=== What you are asked to do ===
Collect every line of the listing below that contains the word "income".

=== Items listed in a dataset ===
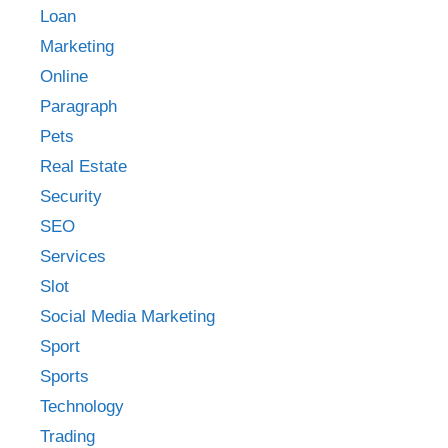
Loan
Marketing
Online
Paragraph
Pets
Real Estate
Security
SEO
Services
Slot
Social Media Marketing
Sport
Sports
Technology
Trading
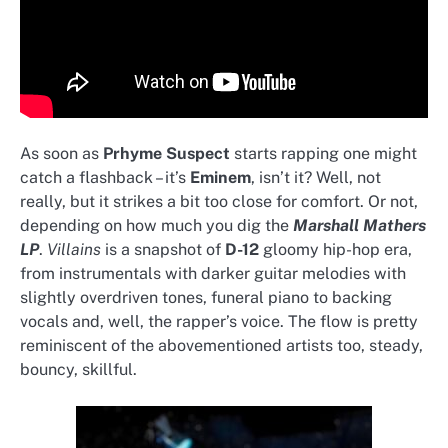
As soon as
Prhyme Suspect
starts rapping one might
catch a flashback – it’s
Eminem
, isn’t it? Well, not
really, but it strikes a bit too close for comfort. Or not,
depending on how much you dig the
Marshall Mathers
LP
.
Villains
is a snapshot of
D-12
gloomy hip-hop era,
from instrumentals with darker guitar melodies with
slightly overdriven tones, funeral piano to backing
vocals and, well, the rapper’s voice. The flow is pretty
reminiscent of the abovementioned artists too, steady,
bouncy, skillful.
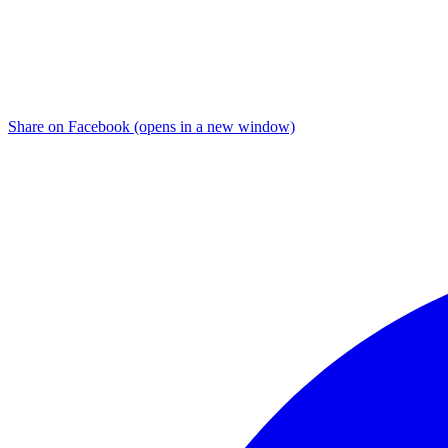
Share on Facebook (opens in a new window)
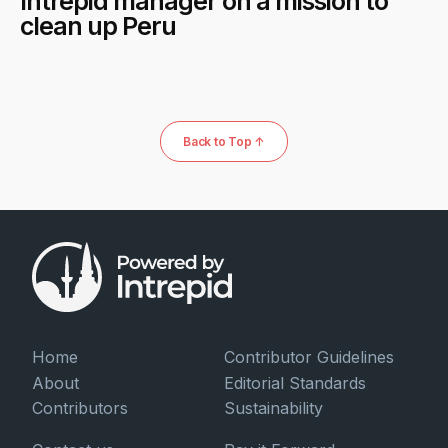
Intrepid manager on a mission to
clean up Peru
Back to Top ↑
Home
Contributor Guidelines
About
Editorial Standards
Contributors
Sustainability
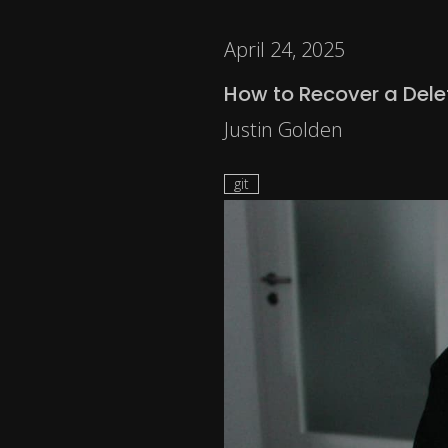
April 24, 2025
How to Recover a Delet
Justin Golden
git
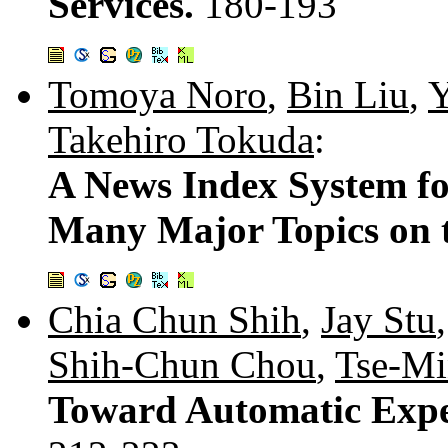
Services.
180-193
Tomoya Noro
,
Bin Liu
,
Y
Takehiro Tokuda
:
A News Index System fo
Many Major Topics on 
Chia Chun Shih
,
Jay Stu
Shih-Chun Chou
,
Tse-Mi
Toward Automatic Expert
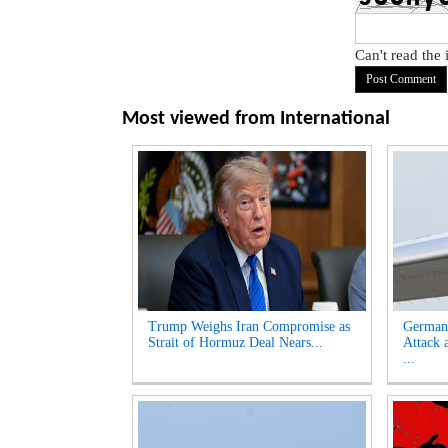
Can't read the
Most viewed from
International
Trump Weighs Iran Compromise as
German
Strait of Hormuz Deal Nears...
Attack 
...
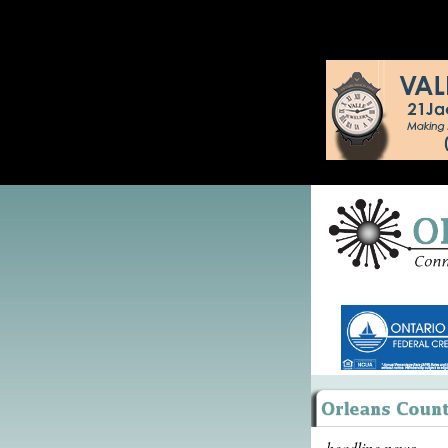
headline news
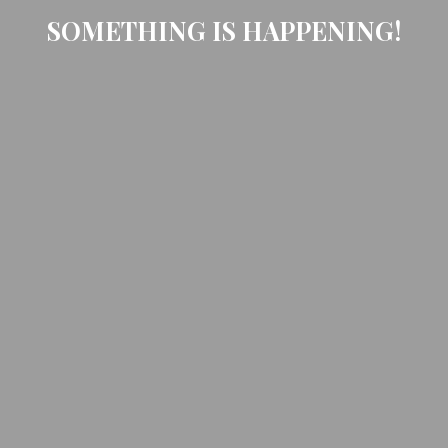
SOMETHING IS HAPPENING!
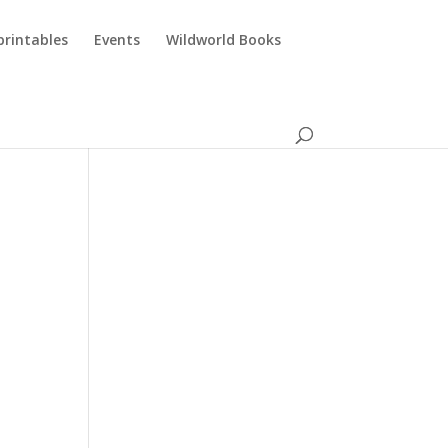
printables
Events
Wildworld Books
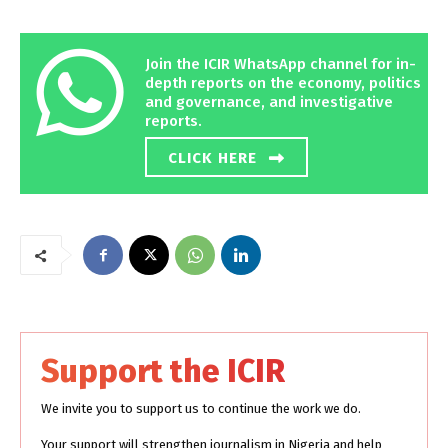
Join the ICIR WhatsApp channel for in-
depth reports on the economy, politics
and governance, and investigative
reports.
CLICK HERE
Support the ICIR
We invite you to support us to continue the work we do.
Your support will strengthen journalism in Nigeria and help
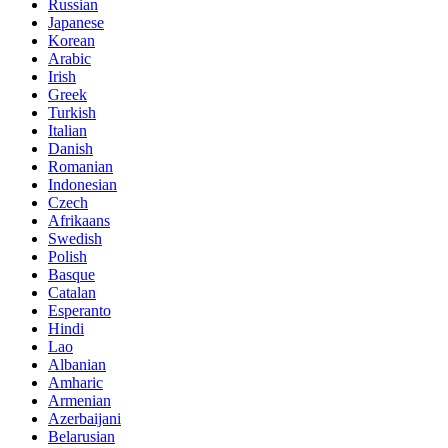
Russian
Japanese
Korean
Arabic
Irish
Greek
Turkish
Italian
Danish
Romanian
Indonesian
Czech
Afrikaans
Swedish
Polish
Basque
Catalan
Esperanto
Hindi
Lao
Albanian
Amharic
Armenian
Azerbaijani
Belarusian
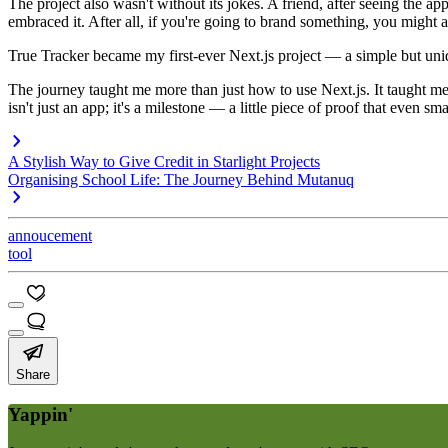
The project also wasn't without its jokes. A friend, after seeing the a
embraced it. After all, if you're going to brand something, you might 
True Tracker became my first-ever Next.js project — a simple but uniqu
The journey taught me more than just how to use Next.js. It taught m
isn't just an app; it's a milestone — a little piece of proof that even sm
A Stylish Way to Give Credit in Starlight Projects
Organising School Life: The Journey Behind Mutanuq
annoucement
tool
Share
Yappin'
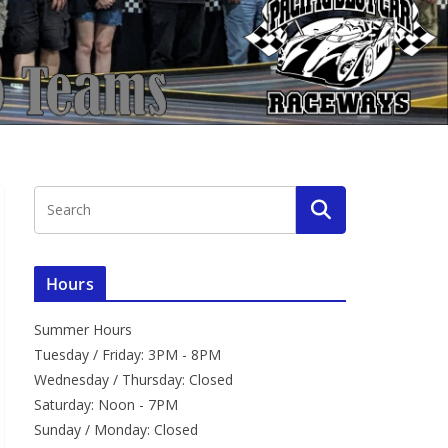
Hours
Summer Hours
Tuesday / Friday: 3PM - 8PM
Wednesday / Thursday: Closed
Saturday: Noon - 7PM
Sunday / Monday: Closed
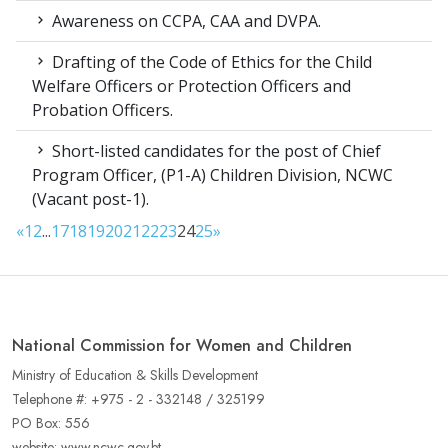
Awareness on CCPA, CAA and DVPA.
Drafting of the Code of Ethics for the Child
Welfare Officers or Protection Officers and
Probation Officers.
Short-listed candidates for the post of Chief
Program Officer, (P1-A) Children Division, NCWC
(Vacant post-1).
«
1
2
...
17
18
19
20
21
22
23
24
25
»
National Commission for Women and Children
Ministry of Education & Skills Development
Telephone #: +975 - 2 - 332148 / 325199
PO Box: 556
website: www.ncwc.gov.bt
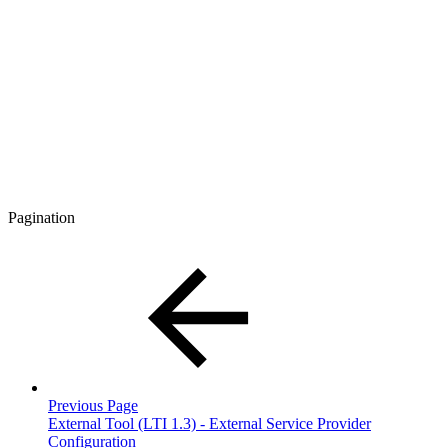
Pagination
Previous Page
External Tool (LTI 1.3) - External Service Provider
Configuration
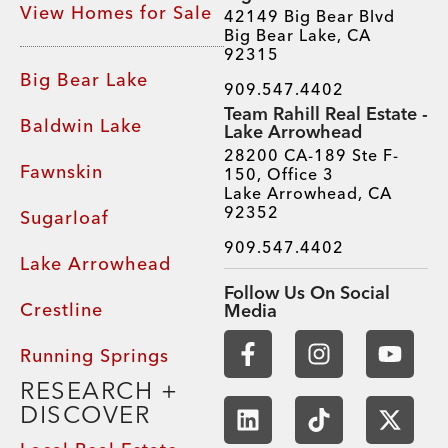
View Homes for Sale
42149 Big Bear Blvd
Big Bear Lake, CA
92315
Big Bear Lake
909.547.4402
Team Rahill Real Estate -
Baldwin Lake
Lake Arrowhead
28200 CA-189 Ste F-
Fawnskin
150, Office 3
Lake Arrowhead, CA
92352
Sugarloaf
909.547.4402
Lake Arrowhead
Follow Us On Social
Crestline
Media
Running Springs
RESEARCH +
DISCOVER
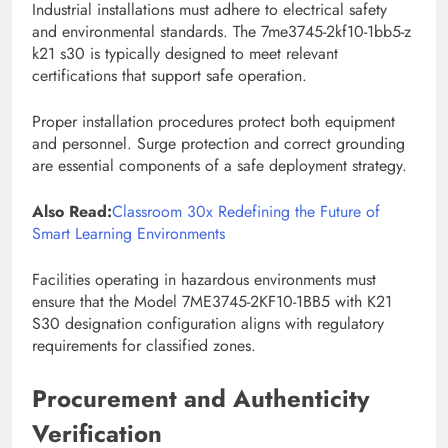
Industrial installations must adhere to electrical safety
and environmental standards. The 7me3745-2kf10-1bb5-z
k21 s30 is typically designed to meet relevant
certifications that support safe operation.
Proper installation procedures protect both equipment
and personnel. Surge protection and correct grounding
are essential components of a safe deployment strategy.
Also Read:
Classroom 30x Redefining the Future of
Smart Learning Environments
Facilities operating in hazardous environments must
ensure that the Model 7ME3745-2KF10-1BB5 with K21
S30 designation configuration aligns with regulatory
requirements for classified zones.
Procurement and Authenticity
Verification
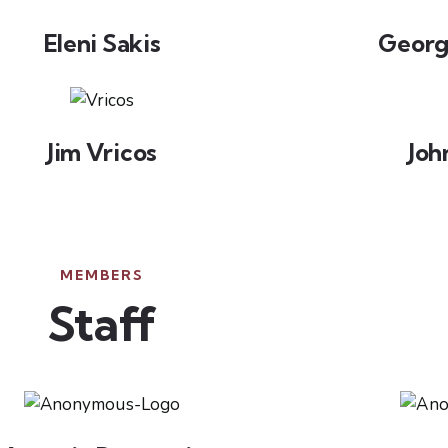
Eleni Sakis
Georg
Jim Vricos
Joh
MEMBERS
Staff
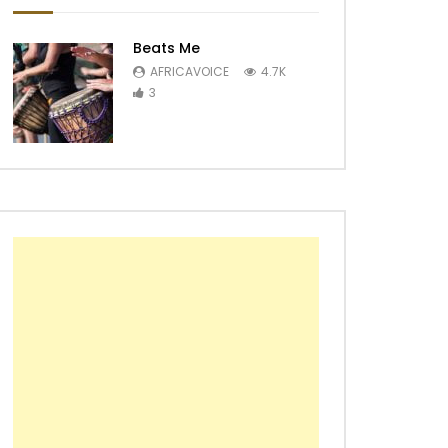
Beats Me
AFRICAVOICE
4.7K
3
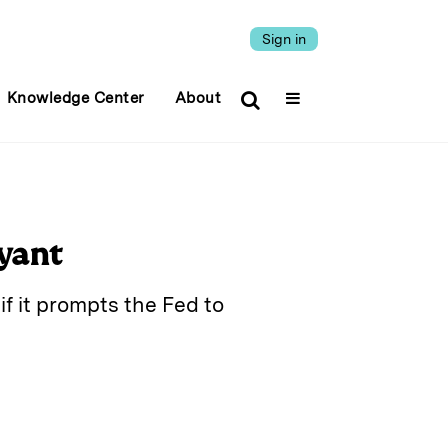
Sign in
Knowledge Center
About
yant
if it prompts the Fed to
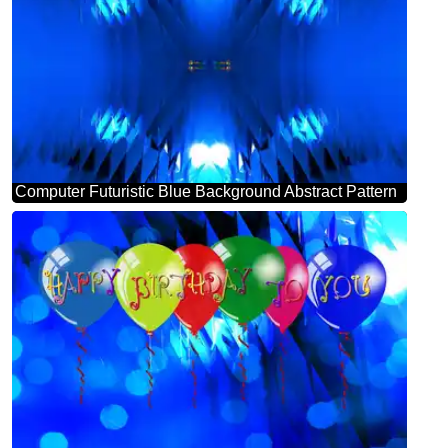
Computer Futuristic Blue Background Abstract Pattern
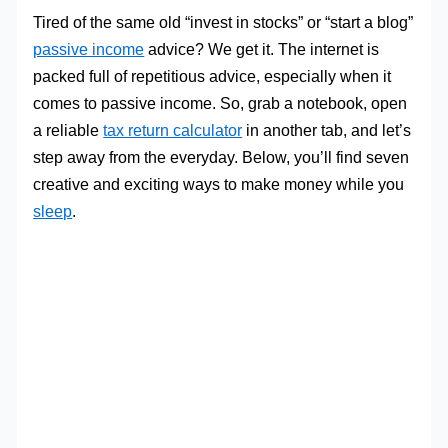
Tired of the same old “invest in stocks” or “start a blog”
passive income
advice? We get it. The internet is
packed full of repetitious advice, especially when it
comes to passive income. So, grab a notebook, open
a reliable
tax return calculator
in another tab, and let’s
step away from the everyday. Below, you’ll find seven
creative and exciting ways to make money while you
sleep
.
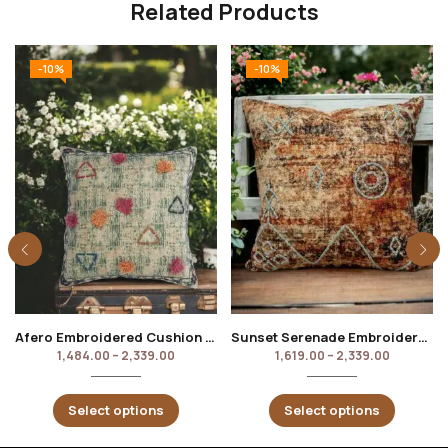
Related Products
-10%
-10%
Afero Embroidered Cushion Cover
Sunset Serenade Embroidered Cushion Cover
1,484.00
–
2,339.00
1,619.00
–
2,339.00
Select options
Select options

=== Reply to the exercise ===
passive income
comes to passive income. So, grab a notebook, open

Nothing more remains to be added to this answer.